In November 8 2017, I had the opportunity to meet Professor Tuomas Sandholm at the AI World 2017 hosted by AI Era, where he delivered a keynote speech. Conversing over dinner, Professor Sandholm explained to me that, from the perspective of application, Libratus' algorithm does not restrict the application to only gambling. Users can use it for negotiations, auction pricing, investment decisions, and much more.

Image 1. November 8th, Tuomas Sandholm (middle) arrived at Beijing to attend AI World 2017. He is with the founder and CEO of AI Era Yang Jing (left) and the author of this article Dr. Deng Kan.

Understanding Libratus Algorithm Methodology

In terms of methodology, the Libratus algorithm is a combination of both Game Theory and operations research. Markov decision making process and dynamic planning comprise the theoretical foundation of reinforcement learning. Even though the sources are different, the two will eventually converge.

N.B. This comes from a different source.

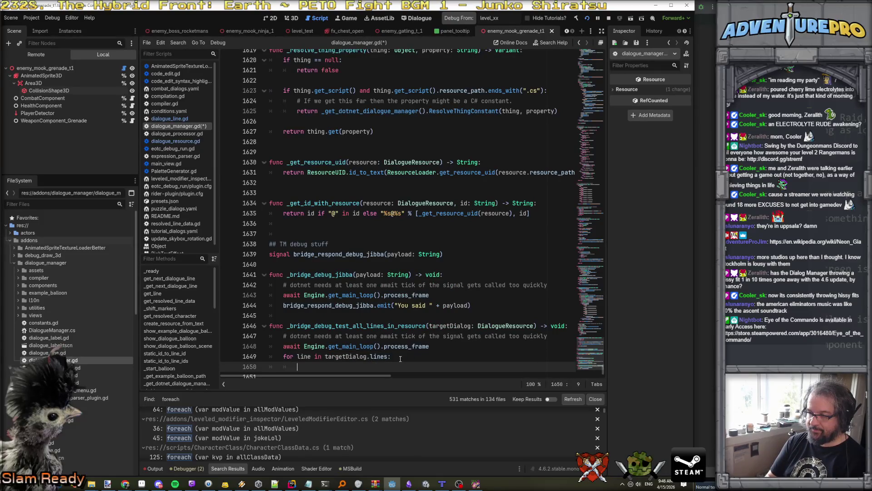
scroll(401, 359, down, 1)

I believe that the collision of the Libratus algorithm with reinforcement learning and deep learning will be an amazing step forward for AI.
John Von Neumann once said, "Life is not like Go, where you can see all of the pieces on the board. Real life is full of bluffing, deception, and speculation about what is going on in the minds of others. This is the Game Theory that I study."

Four Key Concepts of Libratus Thesis

Understanding the Libratus paper requires you to understand four key concepts.

Nash equilibrium strategy
Counterfactual best response
Abstraction
End game

In the following sections, I have described these four components of Libratus thesis.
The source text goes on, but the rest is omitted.